● **ASSIGNMENT**
Please reproduce the entries exactly, skipping each picture.

● **SUPPLIED ENTRIES**
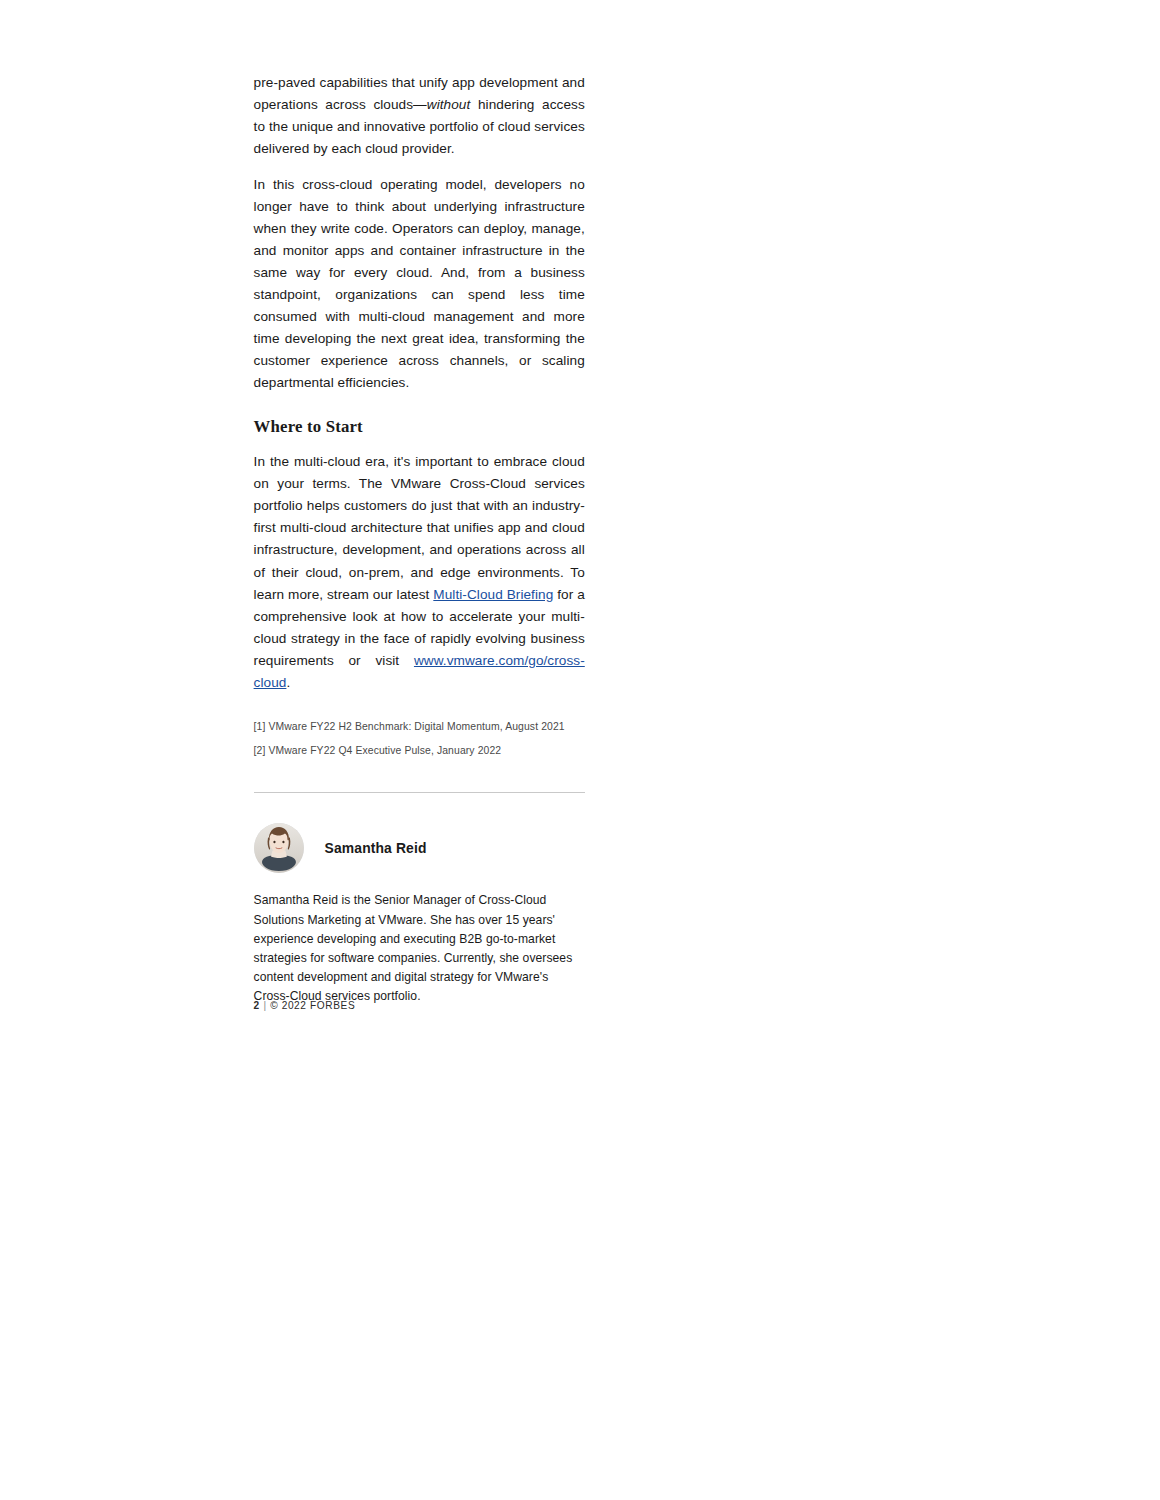pre-paved capabilities that unify app development and operations across clouds—without hindering access to the unique and innovative portfolio of cloud services delivered by each cloud provider.
In this cross-cloud operating model, developers no longer have to think about underlying infrastructure when they write code. Operators can deploy, manage, and monitor apps and container infrastructure in the same way for every cloud. And, from a business standpoint, organizations can spend less time consumed with multi-cloud management and more time developing the next great idea, transforming the customer experience across channels, or scaling departmental efficiencies.
Where to Start
In the multi-cloud era, it's important to embrace cloud on your terms. The VMware Cross-Cloud services portfolio helps customers do just that with an industry-first multi-cloud architecture that unifies app and cloud infrastructure, development, and operations across all of their cloud, on-prem, and edge environments. To learn more, stream our latest Multi-Cloud Briefing for a comprehensive look at how to accelerate your multi-cloud strategy in the face of rapidly evolving business requirements or visit www.vmware.com/go/cross-cloud.
[1] VMware FY22 H2 Benchmark: Digital Momentum, August 2021
[2] VMware FY22 Q4 Executive Pulse, January 2022
Samantha Reid
Samantha Reid is the Senior Manager of Cross-Cloud Solutions Marketing at VMware. She has over 15 years' experience developing and executing B2B go-to-market strategies for software companies. Currently, she oversees content development and digital strategy for VMware's Cross-Cloud services portfolio.
2|© 2022 FORBES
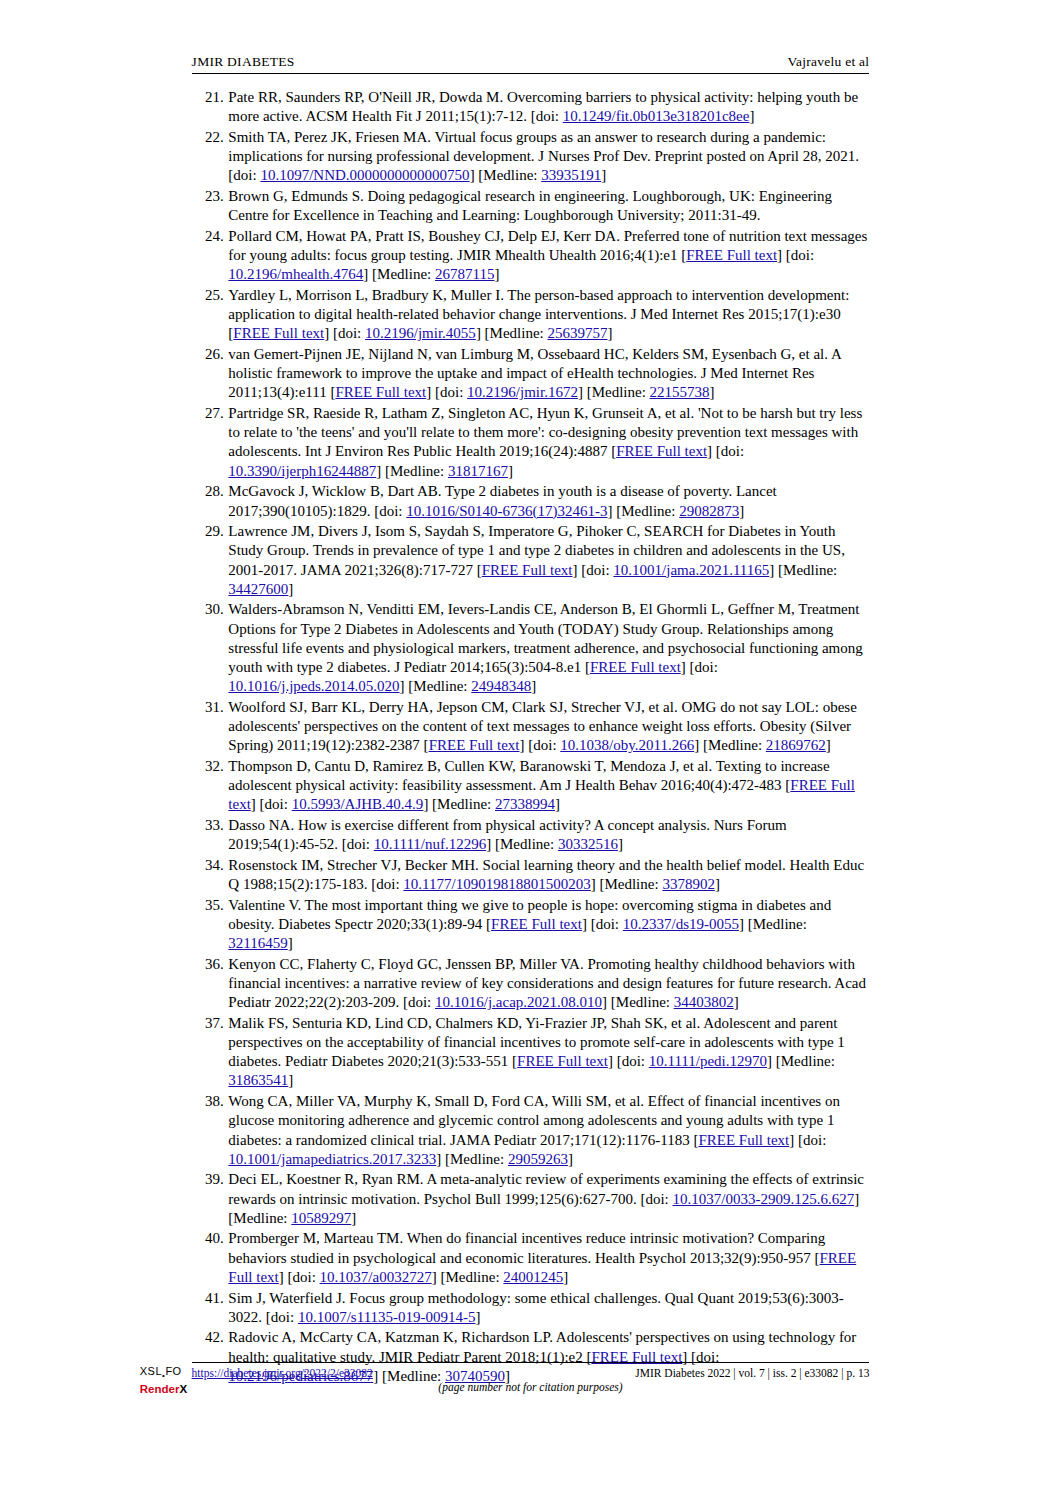JMIR DIABETES
Vajravelu et al
21. Pate RR, Saunders RP, O'Neill JR, Dowda M. Overcoming barriers to physical activity: helping youth be more active. ACSM Health Fit J 2011;15(1):7-12. [doi: 10.1249/fit.0b013e318201c8ee]
22. Smith TA, Perez JK, Friesen MA. Virtual focus groups as an answer to research during a pandemic: implications for nursing professional development. J Nurses Prof Dev. Preprint posted on April 28, 2021. [doi: 10.1097/NND.0000000000000750] [Medline: 33935191]
23. Brown G, Edmunds S. Doing pedagogical research in engineering. Loughborough, UK: Engineering Centre for Excellence in Teaching and Learning: Loughborough University; 2011:31-49.
24. Pollard CM, Howat PA, Pratt IS, Boushey CJ, Delp EJ, Kerr DA. Preferred tone of nutrition text messages for young adults: focus group testing. JMIR Mhealth Uhealth 2016;4(1):e1 [FREE Full text] [doi: 10.2196/mhealth.4764] [Medline: 26787115]
25. Yardley L, Morrison L, Bradbury K, Muller I. The person-based approach to intervention development: application to digital health-related behavior change interventions. J Med Internet Res 2015;17(1):e30 [FREE Full text] [doi: 10.2196/jmir.4055] [Medline: 25639757]
26. van Gemert-Pijnen JE, Nijland N, van Limburg M, Ossebaard HC, Kelders SM, Eysenbach G, et al. A holistic framework to improve the uptake and impact of eHealth technologies. J Med Internet Res 2011;13(4):e111 [FREE Full text] [doi: 10.2196/jmir.1672] [Medline: 22155738]
27. Partridge SR, Raeside R, Latham Z, Singleton AC, Hyun K, Grunseit A, et al. 'Not to be harsh but try less to relate to 'the teens' and you'll relate to them more': co-designing obesity prevention text messages with adolescents. Int J Environ Res Public Health 2019;16(24):4887 [FREE Full text] [doi: 10.3390/ijerph16244887] [Medline: 31817167]
28. McGavock J, Wicklow B, Dart AB. Type 2 diabetes in youth is a disease of poverty. Lancet 2017;390(10105):1829. [doi: 10.1016/S0140-6736(17)32461-3] [Medline: 29082873]
29. Lawrence JM, Divers J, Isom S, Saydah S, Imperatore G, Pihoker C, SEARCH for Diabetes in Youth Study Group. Trends in prevalence of type 1 and type 2 diabetes in children and adolescents in the US, 2001-2017. JAMA 2021;326(8):717-727 [FREE Full text] [doi: 10.1001/jama.2021.11165] [Medline: 34427600]
30. Walders-Abramson N, Venditti EM, Ievers-Landis CE, Anderson B, El Ghormli L, Geffner M, Treatment Options for Type 2 Diabetes in Adolescents and Youth (TODAY) Study Group. Relationships among stressful life events and physiological markers, treatment adherence, and psychosocial functioning among youth with type 2 diabetes. J Pediatr 2014;165(3):504-8.e1 [FREE Full text] [doi: 10.1016/j.jpeds.2014.05.020] [Medline: 24948348]
31. Woolford SJ, Barr KL, Derry HA, Jepson CM, Clark SJ, Strecher VJ, et al. OMG do not say LOL: obese adolescents' perspectives on the content of text messages to enhance weight loss efforts. Obesity (Silver Spring) 2011;19(12):2382-2387 [FREE Full text] [doi: 10.1038/oby.2011.266] [Medline: 21869762]
32. Thompson D, Cantu D, Ramirez B, Cullen KW, Baranowski T, Mendoza J, et al. Texting to increase adolescent physical activity: feasibility assessment. Am J Health Behav 2016;40(4):472-483 [FREE Full text] [doi: 10.5993/AJHB.40.4.9] [Medline: 27338994]
33. Dasso NA. How is exercise different from physical activity? A concept analysis. Nurs Forum 2019;54(1):45-52. [doi: 10.1111/nuf.12296] [Medline: 30332516]
34. Rosenstock IM, Strecher VJ, Becker MH. Social learning theory and the health belief model. Health Educ Q 1988;15(2):175-183. [doi: 10.1177/109019818801500203] [Medline: 3378902]
35. Valentine V. The most important thing we give to people is hope: overcoming stigma in diabetes and obesity. Diabetes Spectr 2020;33(1):89-94 [FREE Full text] [doi: 10.2337/ds19-0055] [Medline: 32116459]
36. Kenyon CC, Flaherty C, Floyd GC, Jenssen BP, Miller VA. Promoting healthy childhood behaviors with financial incentives: a narrative review of key considerations and design features for future research. Acad Pediatr 2022;22(2):203-209. [doi: 10.1016/j.acap.2021.08.010] [Medline: 34403802]
37. Malik FS, Senturia KD, Lind CD, Chalmers KD, Yi-Frazier JP, Shah SK, et al. Adolescent and parent perspectives on the acceptability of financial incentives to promote self-care in adolescents with type 1 diabetes. Pediatr Diabetes 2020;21(3):533-551 [FREE Full text] [doi: 10.1111/pedi.12970] [Medline: 31863541]
38. Wong CA, Miller VA, Murphy K, Small D, Ford CA, Willi SM, et al. Effect of financial incentives on glucose monitoring adherence and glycemic control among adolescents and young adults with type 1 diabetes: a randomized clinical trial. JAMA Pediatr 2017;171(12):1176-1183 [FREE Full text] [doi: 10.1001/jamapediatrics.2017.3233] [Medline: 29059263]
39. Deci EL, Koestner R, Ryan RM. A meta-analytic review of experiments examining the effects of extrinsic rewards on intrinsic motivation. Psychol Bull 1999;125(6):627-700. [doi: 10.1037/0033-2909.125.6.627] [Medline: 10589297]
40. Promberger M, Marteau TM. When do financial incentives reduce intrinsic motivation? Comparing behaviors studied in psychological and economic literatures. Health Psychol 2013;32(9):950-957 [FREE Full text] [doi: 10.1037/a0032727] [Medline: 24001245]
41. Sim J, Waterfield J. Focus group methodology: some ethical challenges. Qual Quant 2019;53(6):3003-3022. [doi: 10.1007/s11135-019-00914-5]
42. Radovic A, McCarty CA, Katzman K, Richardson LP. Adolescents' perspectives on using technology for health: qualitative study. JMIR Pediatr Parent 2018;1(1):e2 [FREE Full text] [doi: 10.2196/pediatrics.8677] [Medline: 30740590]
XSL•FO
Render X
https://diabetes.jmir.org/2022/2/e33082
JMIR Diabetes 2022 | vol. 7 | iss. 2 | e33082 | p. 13
(page number not for citation purposes)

● **ANSWER AREA**
pre-paved capabilities that unify app development and operations across clouds—without hindering access to the unique and innovative portfolio of cloud services delivered by each cloud provider.
In this cross-cloud operating model, developers no longer have to think about underlying infrastructure when they write code. Operators can deploy, manage, and monitor apps and container infrastructure in the same way for every cloud. And, from a business standpoint, organizations can spend less time consumed with multi-cloud management and more time developing the next great idea, transforming the customer experience across channels, or scaling departmental efficiencies.
Where to Start
In the multi-cloud era, it's important to embrace cloud on your terms. The VMware Cross-Cloud services portfolio helps customers do just that with an industry-first multi-cloud architecture that unifies app and cloud infrastructure, development, and operations across all of their cloud, on-prem, and edge environments. To learn more, stream our latest Multi-Cloud Briefing for a comprehensive look at how to accelerate your multi-cloud strategy in the face of rapidly evolving business requirements or visit www.vmware.com/go/cross-cloud.
[1] VMware FY22 H2 Benchmark: Digital Momentum, August 2021
[2] VMware FY22 Q4 Executive Pulse, January 2022
Samantha Reid
Samantha Reid is the Senior Manager of Cross-Cloud Solutions Marketing at VMware. She has over 15 years' experience developing and executing B2B go-to-market strategies for software companies. Currently, she oversees content development and digital strategy for VMware's Cross-Cloud services portfolio.
2|© 2022 FORBES
JMIR DIABETES
Vajravelu et al
21. Pate RR, Saunders RP, O'Neill JR, Dowda M. Overcoming barriers to physical activity: helping youth be more active. ACSM Health Fit J 2011;15(1):7-12. [doi: 10.1249/fit.0b013e318201c8ee]
22. Smith TA, Perez JK, Friesen MA. Virtual focus groups as an answer to research during a pandemic: implications for nursing professional development. J Nurses Prof Dev. Preprint posted on April 28, 2021. [doi: 10.1097/NND.0000000000000750] [Medline: 33935191]
23. Brown G, Edmunds S. Doing pedagogical research in engineering. Loughborough, UK: Engineering Centre for Excellence in Teaching and Learning: Loughborough University; 2011:31-49.
24. Pollard CM, Howat PA, Pratt IS, Boushey CJ, Delp EJ, Kerr DA. Preferred tone of nutrition text messages for young adults: focus group testing. JMIR Mhealth Uhealth 2016;4(1):e1 [FREE Full text] [doi: 10.2196/mhealth.4764] [Medline: 26787115]
25. Yardley L, Morrison L, Bradbury K, Muller I. The person-based approach to intervention development: application to digital health-related behavior change interventions. J Med Internet Res 2015;17(1):e30 [FREE Full text] [doi: 10.2196/jmir.4055] [Medline: 25639757]
26. van Gemert-Pijnen JE, Nijland N, van Limburg M, Ossebaard HC, Kelders SM, Eysenbach G, et al. A holistic framework to improve the uptake and impact of eHealth technologies. J Med Internet Res 2011;13(4):e111 [FREE Full text] [doi: 10.2196/jmir.1672] [Medline: 22155738]
27. Partridge SR, Raeside R, Latham Z, Singleton AC, Hyun K, Grunseit A, et al. 'Not to be harsh but try less to relate to 'the teens' and you'll relate to them more': co-designing obesity prevention text messages with adolescents. Int J Environ Res Public Health 2019;16(24):4887 [FREE Full text] [doi: 10.3390/ijerph16244887] [Medline: 31817167]
28. McGavock J, Wicklow B, Dart AB. Type 2 diabetes in youth is a disease of poverty. Lancet 2017;390(10105):1829. [doi: 10.1016/S0140-6736(17)32461-3] [Medline: 29082873]
29. Lawrence JM, Divers J, Isom S, Saydah S, Imperatore G, Pihoker C, SEARCH for Diabetes in Youth Study Group. Trends in prevalence of type 1 and type 2 diabetes in children and adolescents in the US, 2001-2017. JAMA 2021;326(8):717-727 [FREE Full text] [doi: 10.1001/jama.2021.11165] [Medline: 34427600]
30. Walders-Abramson N, Venditti EM, Ievers-Landis CE, Anderson B, El Ghormli L, Geffner M, Treatment Options for Type 2 Diabetes in Adolescents and Youth (TODAY) Study Group. Relationships among stressful life events and physiological markers, treatment adherence, and psychosocial functioning among youth with type 2 diabetes. J Pediatr 2014;165(3):504-8.e1 [FREE Full text] [doi: 10.1016/j.jpeds.2014.05.020] [Medline: 24948348]
31. Woolford SJ, Barr KL, Derry HA, Jepson CM, Clark SJ, Strecher VJ, et al. OMG do not say LOL: obese adolescents' perspectives on the content of text messages to enhance weight loss efforts. Obesity (Silver Spring) 2011;19(12):2382-2387 [FREE Full text] [doi: 10.1038/oby.2011.266] [Medline: 21869762]
32. Thompson D, Cantu D, Ramirez B, Cullen KW, Baranowski T, Mendoza J, et al. Texting to increase adolescent physical activity: feasibility assessment. Am J Health Behav 2016;40(4):472-483 [FREE Full text] [doi: 10.5993/AJHB.40.4.9] [Medline: 27338994]
33. Dasso NA. How is exercise different from physical activity? A concept analysis. Nurs Forum 2019;54(1):45-52. [doi: 10.1111/nuf.12296] [Medline: 30332516]
34. Rosenstock IM, Strecher VJ, Becker MH. Social learning theory and the health belief model. Health Educ Q 1988;15(2):175-183. [doi: 10.1177/109019818801500203] [Medline: 3378902]
35. Valentine V. The most important thing we give to people is hope: overcoming stigma in diabetes and obesity. Diabetes Spectr 2020;33(1):89-94 [FREE Full text] [doi: 10.2337/ds19-0055] [Medline: 32116459]
36. Kenyon CC, Flaherty C, Floyd GC, Jenssen BP, Miller VA. Promoting healthy childhood behaviors with financial incentives: a narrative review of key considerations and design features for future research. Acad Pediatr 2022;22(2):203-209. [doi: 10.1016/j.acap.2021.08.010] [Medline: 34403802]
37. Malik FS, Senturia KD, Lind CD, Chalmers KD, Yi-Frazier JP, Shah SK, et al. Adolescent and parent perspectives on the acceptability of financial incentives to promote self-care in adolescents with type 1 diabetes. Pediatr Diabetes 2020;21(3):533-551 [FREE Full text] [doi: 10.1111/pedi.12970] [Medline: 31863541]
38. Wong CA, Miller VA, Murphy K, Small D, Ford CA, Willi SM, et al. Effect of financial incentives on glucose monitoring adherence and glycemic control among adolescents and young adults with type 1 diabetes: a randomized clinical trial. JAMA Pediatr 2017;171(12):1176-1183 [FREE Full text] [doi: 10.1001/jamapediatrics.2017.3233] [Medline: 29059263]
39. Deci EL, Koestner R, Ryan RM. A meta-analytic review of experiments examining the effects of extrinsic rewards on intrinsic motivation. Psychol Bull 1999;125(6):627-700. [doi: 10.1037/0033-2909.125.6.627] [Medline: 10589297]
40. Promberger M, Marteau TM. When do financial incentives reduce intrinsic motivation? Comparing behaviors studied in psychological and economic literatures. Health Psychol 2013;32(9):950-957 [FREE Full text] [doi: 10.1037/a0032727] [Medline: 24001245]
41. Sim J, Waterfield J. Focus group methodology: some ethical challenges. Qual Quant 2019;53(6):3003-3022. [doi: 10.1007/s11135-019-00914-5]
42. Radovic A, McCarty CA, Katzman K, Richardson LP. Adolescents' perspectives on using technology for health: qualitative study. JMIR Pediatr Parent 2018;1(1):e2 [FREE Full text] [doi: 10.2196/pediatrics.8677] [Medline: 30740590]
XSL•FO
Render X
https://diabetes.jmir.org/2022/2/e33082
JMIR Diabetes 2022 | vol. 7 | iss. 2 | e33082 | p. 13
(page number not for citation purposes)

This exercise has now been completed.